The secretary of Agriculture would be required to make payments to dairy producers enrolled in the program whenever the actual dairy producer margin drops below $4, or below a higher level of coverage up to $8.

The amendment would leave the rest of the underlying dairy title intact, including the removal of the Dairy Product Price Support Program, the MILC Program, and the Dairy Export Assistance Program and the reauthorization of the 1996 FMMO additional order provision.

Payment limits — Rep. Jeff Fortenberry, R-Neb. (10 minutes of debate)
Reduces farm program payment limits, capping commodity payments at $250,000 per year for any one farm. Also closes loopholes in current law to ensure payments reach working farmers, their intended recipients.
SNAP work requirements — Rep. Tim Huelskamp, R-Kan., and others. (10 minutes of debate)

Creates additional work requirements for SNAP recipients and raises the total reduction in spending to $31 billion.

SNAP requirements — Rep.
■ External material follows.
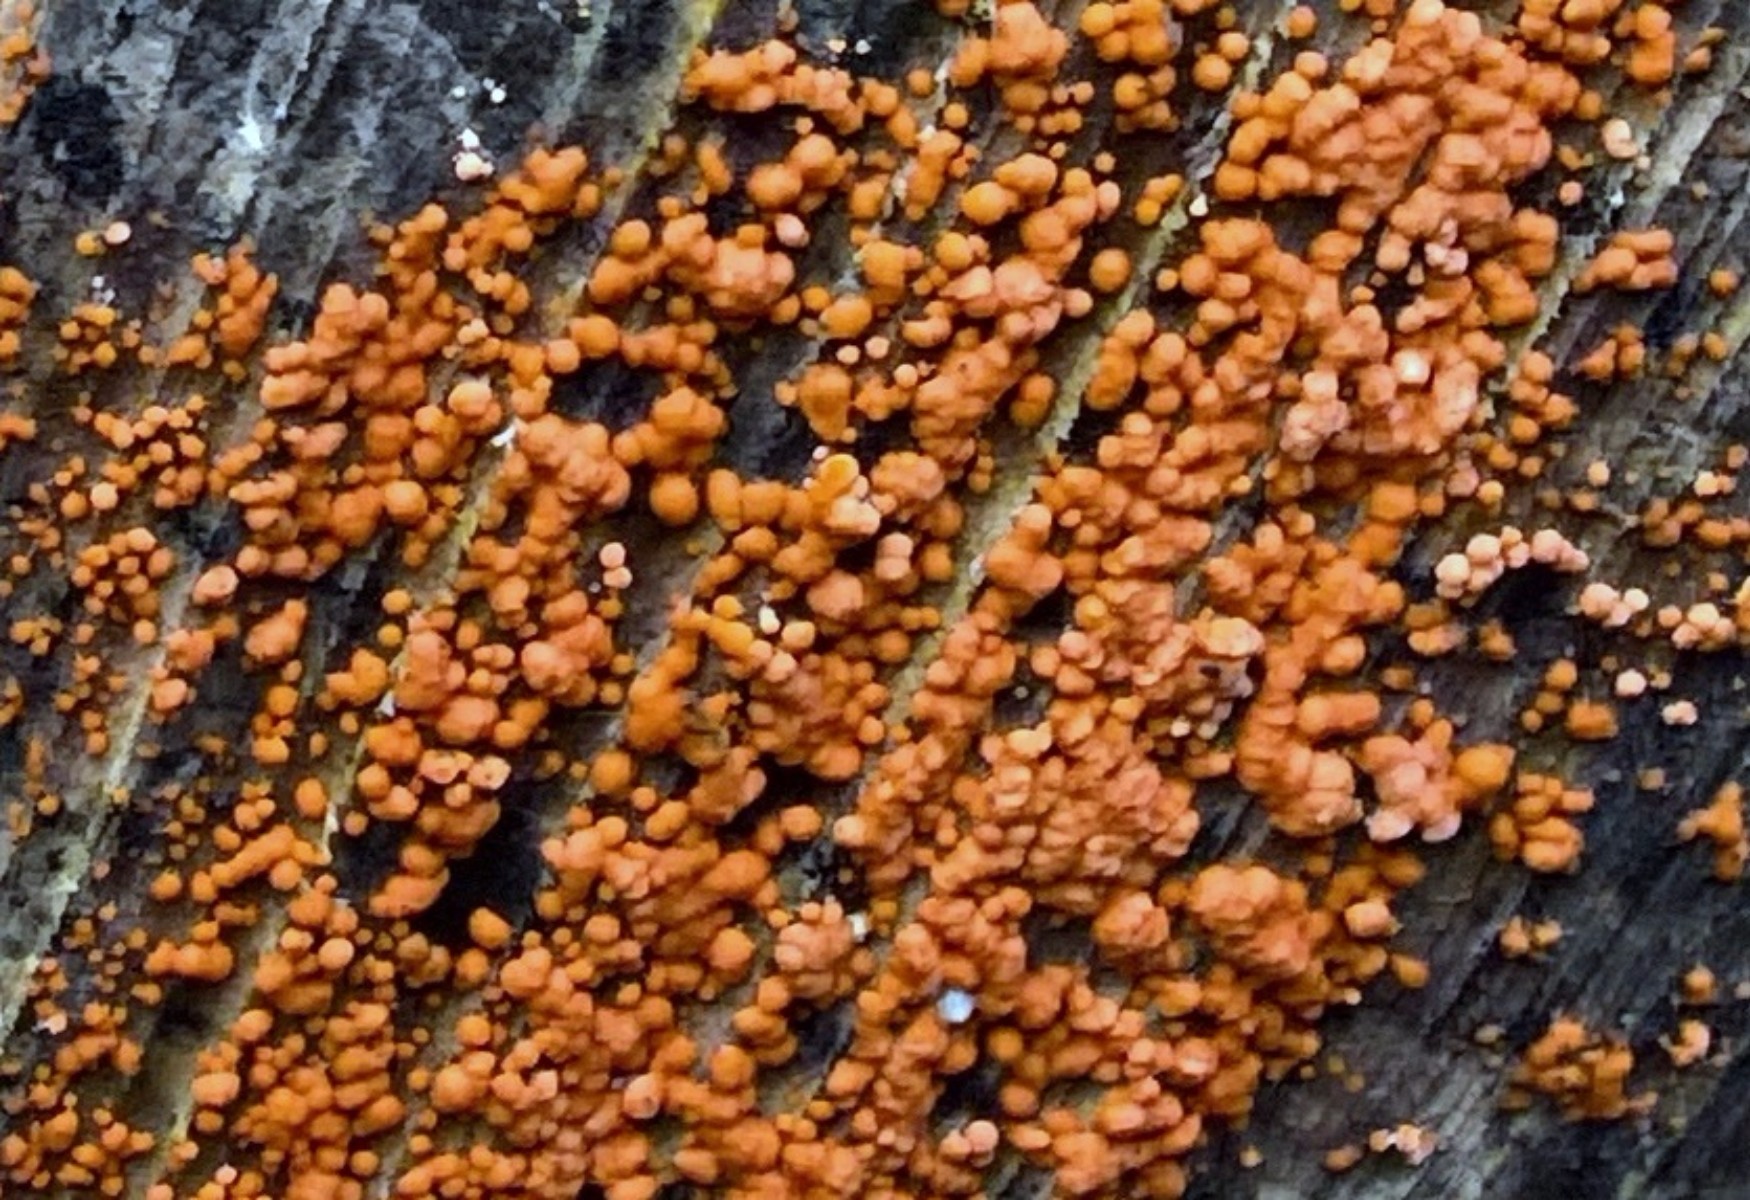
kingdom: Fungi
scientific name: Fungi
Steve Southerland, R-Fla., and others. (10 minutes of debate)

Applies federal welfare work requirements to SNAP, at state option.

Votes on the following amendments were postponed until today:

Emerging markets — Rep. Mo Brooks, R-Ala. — Terminates funding for the Emerging Markets Program (EMP) after September 30, 2013.
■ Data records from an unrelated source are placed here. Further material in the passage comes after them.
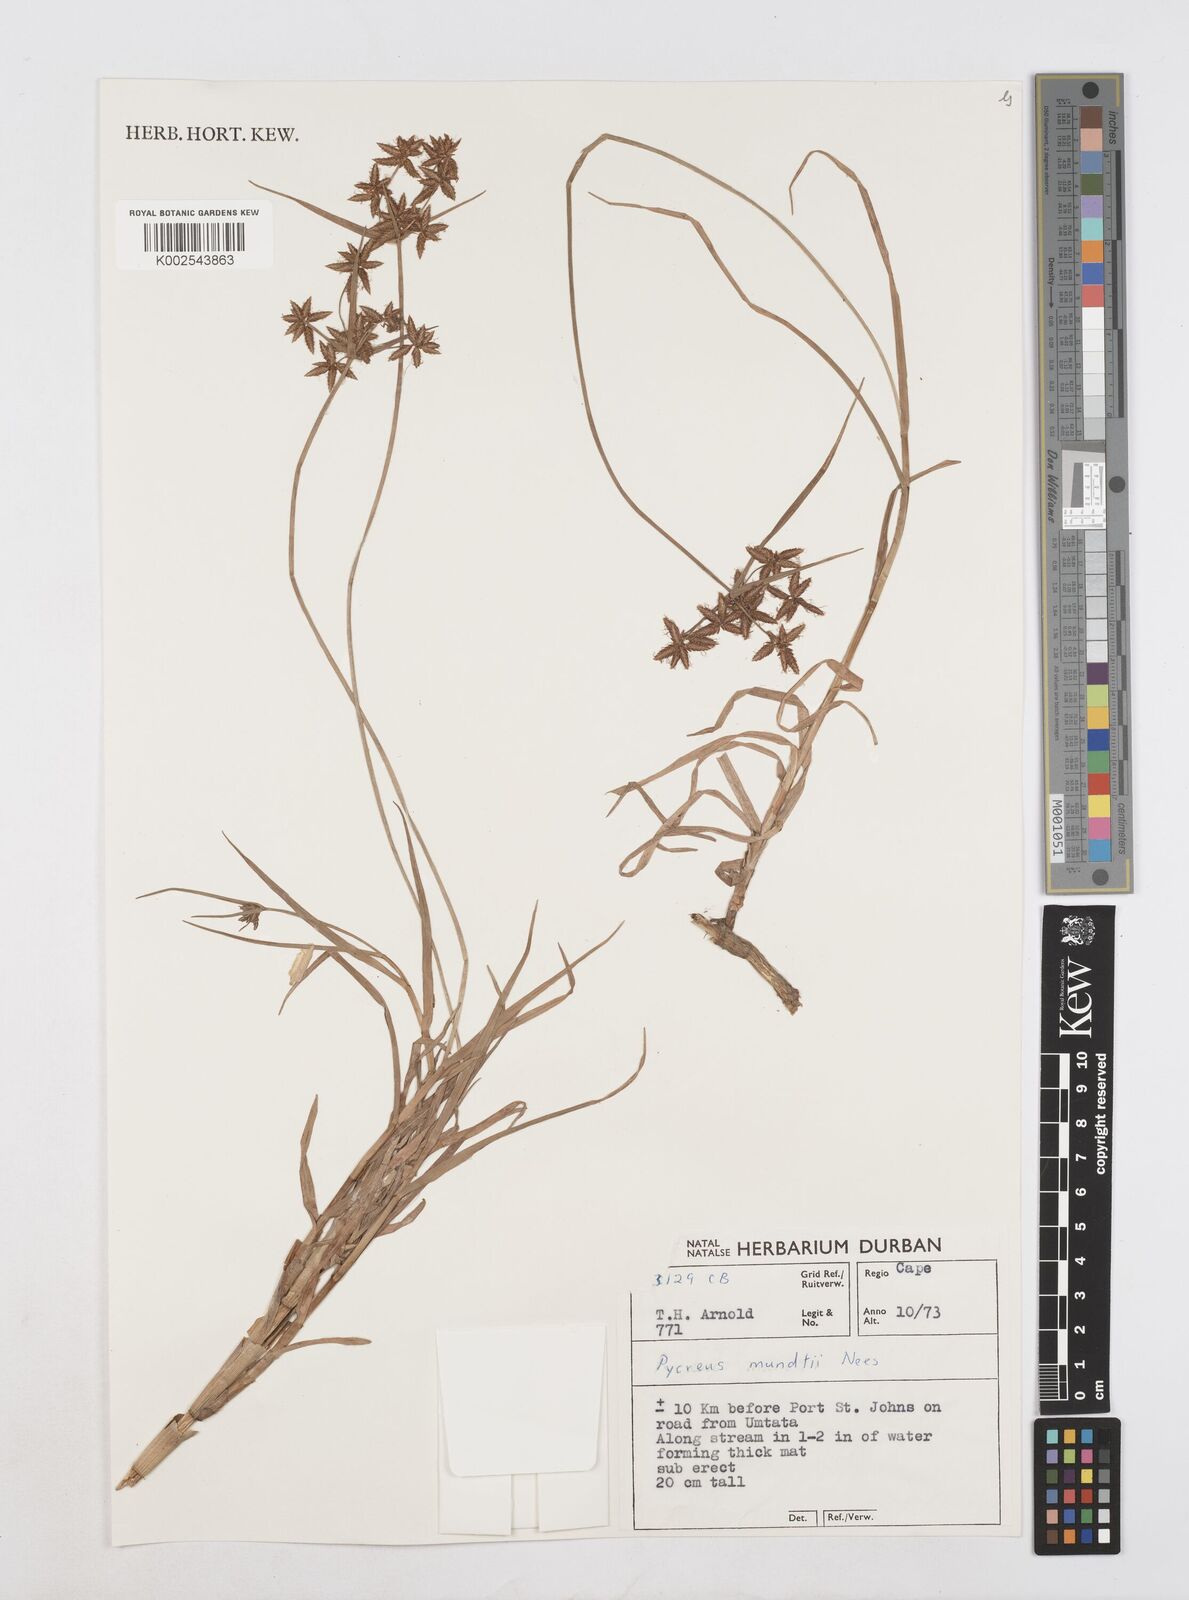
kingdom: Plantae
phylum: Tracheophyta
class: Liliopsida
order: Poales
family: Cyperaceae
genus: Cyperus
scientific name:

SNAP / Thrifty Food Plan — Rep. Mike Conaway, R-Texas — Requires a 10 percent reduction in the Thrifty Food Plan calculation in any year that SNAP is not authorized.
SNAP / Personal hygiene items — Rep. G.K. Butterfield, D-N.C. — Include items for personal hygiene for household use in SNAP.

SNAP / Data on purchased items — Rep. Tom Marino, R-Pa. — Directs the comptroller general to establish a pilot program to collect data on items purchased with SNAP in nine states. The comptroller general then would determine whether item-specific data purchased with SNAP benefits can be collected using existing reporting requirements, and how to improve SNAP reporting.

Health food — Rep. David Schweikert, R-Ariz. — Strikes the Health Food Financing Initiative.

Fisherman disaster loans — Rep. John Tierney, D-Mass., and others — Allows commercial fishermen to be eligible recipients of the Emergency Disaster Loan program.

Conservation — Rep. John Garamendi, D-Calif. — Allows qualified third-party, non-governmental entities to hold the conservation easements financed with Forest Legacy revenue.

Biodiesel education — Rep. Tom Marino, R-Pa. — Repeals the Biodiesel Fuel Education Program, which awards federal grants to educate fleet operators and the public on the benefits of using biodiesel fuels instead of fossil fuels.

Farmers market promotion — Rep. Tom McClintock, R-Calif. — Ends the Farmers Market and Local Food Promotion Program that funds food preparation lessons, promotion of locally-grown crops and advertising of farmers markets.

Olive oil — Rep. Chris Gibson, R-N.Y., and others — Strikes the olive oil import marketing order, which would subject olive oil imports to restrictions such as taste testing.

Christmas tree tax — Rep. Jackie Walorski, R-Ind. — Continues the prohibition on the Christmas tree tax by striking the section of the bill that lifts the stay on the tax.

Shellfish assistance — Rep. Joe Courtney, D-Conn. — Adds farmed shellfish to the list of specialty crops eligible for USDA marketing and research assistance.

Crop insurance — Rep. Ron Kind , D-Wisc., and others — Limits premium subsidies to producers with an AGI under $250,000, limits per person premium subsidies to $50,000, and caps crop insurance providers’ reimbursement of administrative and operating expenses at $900 million and reduces their rate of return to 12 percent. Introduces transparency into the crop insurance program.

Section 11012 — Rep. John Carney, D-Del. — Strikes Section 11012.

Sheep industry — Rep. Trey Radel, R-Fla. — Repeals the National Sheep Industry Improvement Center.

Natural stone — Rep. Tim Walberg, R-Mich. — Strikes the addition of “natural stone” to the list of commodity products that can petition the USDA for the issuance of a promotion and research order.